Rappelant à quel point la situation est "critique" dans les établissements de soins de santé, le virologue de la KULeuven a plaidé pour que le fédéral aille bien plus loin dans les restrictions en vigueur. "Il est temps d'appuyer sur le bouton d'urgence, comme l'ont fait d'autres pays voisins et de passer à un lockdown", a insisté celui qui a longtemps fait partie de la Celeval (cellule d'évaluation qui conseille les autorités dans cette crise sanitaire). 

Un appel qu'a soutenu le doyen de la faculté de médecine de la VUB, qui a estimé que "tous les records étaient battus" à ce jour. "Sans un reconfinement, nous allons tout droit vers un effondrement", a mis en garde Dirk Devroey. Selon le professeur de médecine générale, il n'y a pas de temps à perdre et il faut envisager un lockdown, "dès aujourdhui". "Lors de la première vague, lorsque les hôpitaux ont atteint leur capacité maximale, le nombre de nouveaux cas diminuait déjà, a-t-il rappelé à nos confrères de HLN. Aujourd'hui, il continue à augmenter de 50% chaque jour. Nous allons à la catastrophe. Chaque heure que nous attendons est une heure de trop."

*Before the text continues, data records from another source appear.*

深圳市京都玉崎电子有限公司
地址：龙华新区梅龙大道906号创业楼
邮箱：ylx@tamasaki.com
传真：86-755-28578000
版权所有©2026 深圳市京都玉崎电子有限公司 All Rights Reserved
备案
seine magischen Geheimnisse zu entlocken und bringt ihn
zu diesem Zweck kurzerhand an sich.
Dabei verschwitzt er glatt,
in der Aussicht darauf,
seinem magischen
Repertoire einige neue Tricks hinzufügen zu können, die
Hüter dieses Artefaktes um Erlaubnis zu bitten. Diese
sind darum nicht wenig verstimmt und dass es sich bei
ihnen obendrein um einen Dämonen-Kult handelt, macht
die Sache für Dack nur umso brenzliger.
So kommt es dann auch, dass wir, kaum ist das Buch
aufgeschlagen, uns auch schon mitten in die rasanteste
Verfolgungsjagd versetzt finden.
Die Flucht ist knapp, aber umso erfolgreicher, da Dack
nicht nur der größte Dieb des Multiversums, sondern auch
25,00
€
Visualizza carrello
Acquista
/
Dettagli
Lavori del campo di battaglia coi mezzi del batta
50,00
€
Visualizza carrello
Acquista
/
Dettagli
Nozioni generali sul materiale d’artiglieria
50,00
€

Parlant de "la pire catastrophe que le pays ait jamais connue", le spécialiste a estimé qu'il fallait envisager désormais de déployer l'armée et faire appel à davantage de bénévoles dans les hôpitaux.  

Le recteur de l'université de Gand, Rik Van de Walle, s'est également joint à ces appels, ce jeudi 29 octobre. Sur Twitter, il a vivement recommandé aux autorités de mettre en place un lockdown sans tarder, au vu des dernières tendances présentées par Sciensano. 

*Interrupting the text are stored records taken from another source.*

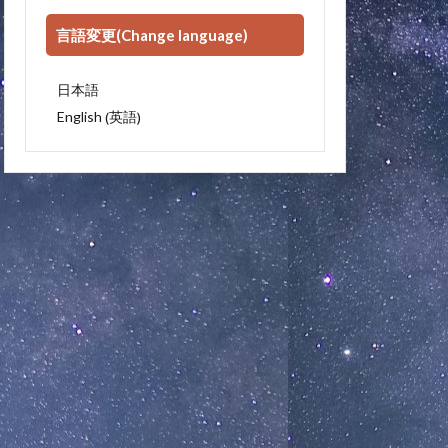
言語変更(Change language)
日本語
英語
English
(
)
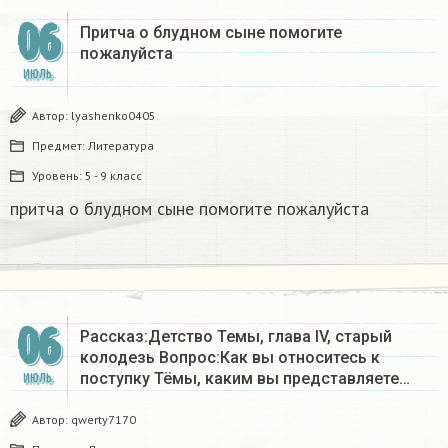
06
Притча о блудном сыне помогите
пожалуйста​
ИЮЛЬ
Автор:
lyashenko0405
Предмет:
Литература
Уровень:
5 - 9 класс
притча о блудном сыне помогите пожалуйста​
06
Рассказ:Детство Темы, глава IV, старый
колодезь Вопрос:Как вы относитесь к
поступку Тёмы, каким вы представляете…
ИЮЛЬ
Автор:
qwerty7170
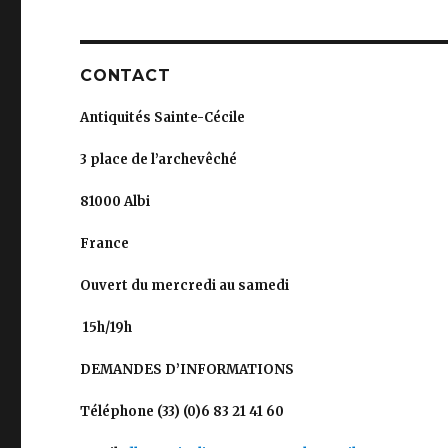
CONTACT
Antiquités Sainte-Cécile
3 place de l’archevêché
81000 Albi
France
Ouvert du mercredi au samedi
15h/19h
DEMANDES D’INFORMATIONS
Téléphone (33) (0)6 83 21 41 60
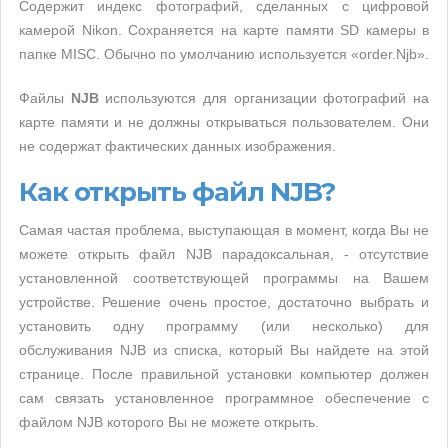
Содержит индекс фотографий, сделанных с цифровой
камерой Nikon. Сохраняется на карте памяти SD камеры в
папке MISC. Обычно по умолчанию используется «order.Njb».
Файлы
NJB
используются для организации фотографий на
карте памяти и не должны открываться пользователем. Они
не содержат фактических данных изображения.
Как открыть файл NJB?
Самая частая проблема, выступающая в момент, когда Вы не
можете открыть файл NJB парадоксальная, - отсутствие
установленной соответствующей программы на Вашем
устройстве. Решение очень простое, достаточно выбрать и
установить одну программу (или несколько) для
обслуживания NJB из списка, который Вы найдете на этой
странице. После правильной установки компьютер должен
сам связать установленное программное обеспечение с
файлом NJB которого Вы не можете открыть.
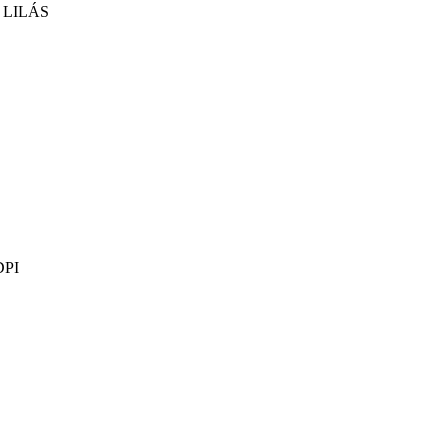
 LILÁS
DPI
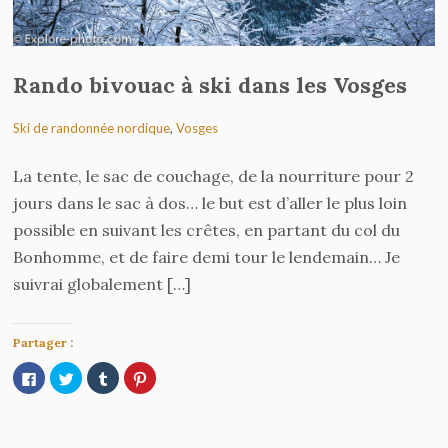
Rando bivouac à ski dans les Vosges
Ski de randonnée nordique
,
Vosges
La tente, le sac de couchage, de la nourriture pour 2
jours dans le sac à dos… le but est d’aller le plus loin
possible en suivant les crêtes, en partant du col du
Bonhomme, et de faire demi tour le lendemain… Je
suivrai globalement […]
Partager :
Cliquez
Cliquez
Cliquez
Cliquez
pour
pour
pour
pour
partager
partager
partager
partager
sur
sur
sur
sur
Facebook(ouvre
Twitter(ouvre
Tumblr(ouvre
Pinterest(ouvre
dans
dans
dans
dans
une
une
une
une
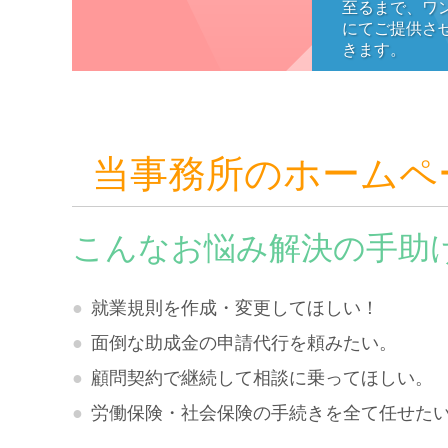
至るまで、ワ
にてご提供さ
きます。
当事務所のホームペ
こんなお悩み解決の手助
就業規則を作成・変更してほしい！
面倒な助成金の申請代行を頼みたい。
顧問契約で継続して相談に乗ってほしい。
労働保険・社会保険の手続きを全て任せた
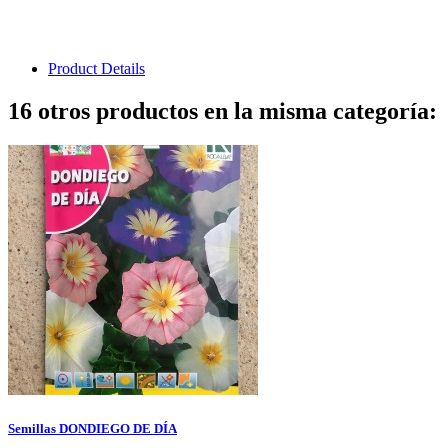
Product Details
16 otros productos en la misma categoría:
Semillas DONDIEGO DE DÍA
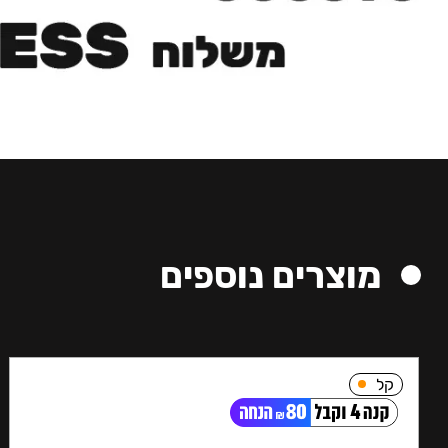
מוצרים נוספים
קל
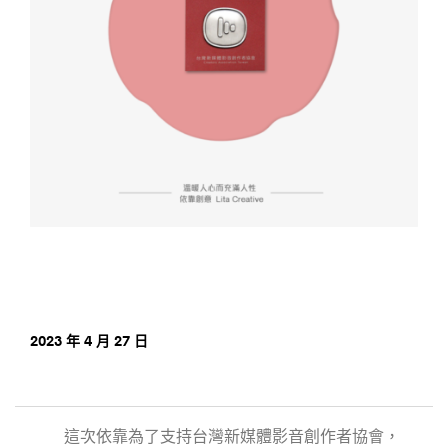
2023 年 4 月 27 日
這次依靠為了支持台灣新媒體影音創作者協會，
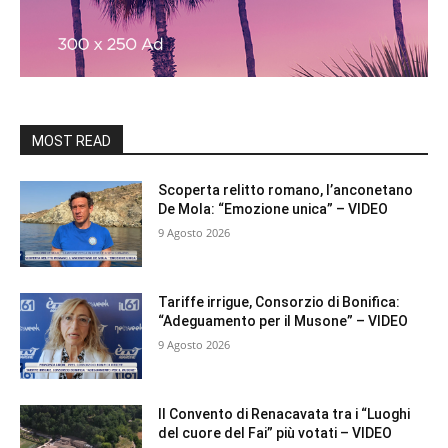
MOST READ
Scoperta relitto romano, l’anconetano
De Mola: “Emozione unica” – VIDEO
9 Agosto 2026
Tariffe irrigue, Consorzio di Bonifica:
“Adeguamento per il Musone” – VIDEO
9 Agosto 2026
Il Convento di Renacavata tra i “Luoghi
del cuore del Fai” più votati – VIDEO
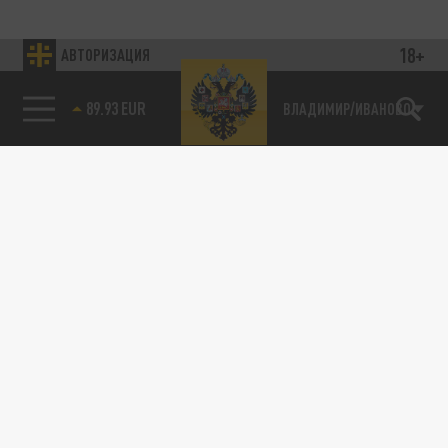
18+
АВТОРИЗАЦИЯ
89.93 EUR
ВЛАДИМИР/ИВАНОВО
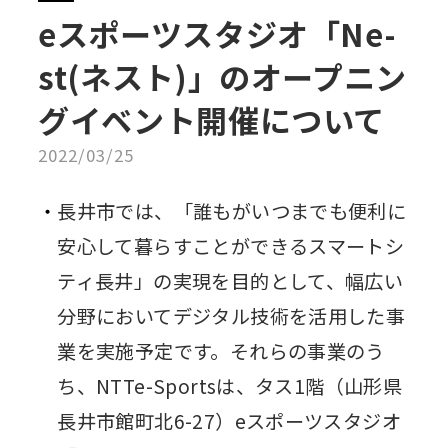
eスポーツスタジオ「Ne-
st(ネスト)」のオープニン
グイベント開催について
2022/03/25
長井市では、「誰もがいつまでも便利に
安心して暮らすことができるスマートシ
ティ長井」の実現を目的として、幅広い
分野においてデジタル技術を活用した事
業を実施予定です。それらの事業のう
ち、NTTe-Sportsは、タス1階（山形県
長井市館町北6-27）eスポーツスタジオ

Le ministre-président wallon, Elio Di Rupo, avait déjà émis un avis favorable à une telle solution ce mercredi. Peu avant de rencontrer le Premier ministre, il avait expliqué qu'il "insisterait pour qu'on aille le plus loin possible dans le confinement lors du comité de concertation" de ce vendredi.  Ce matin encore, le ministre wallon des Affaires intérieures a insisté sur le fait que si le fédéral ne prenait pas les décisions nécessaires, la Wallonie le ferait de son côté.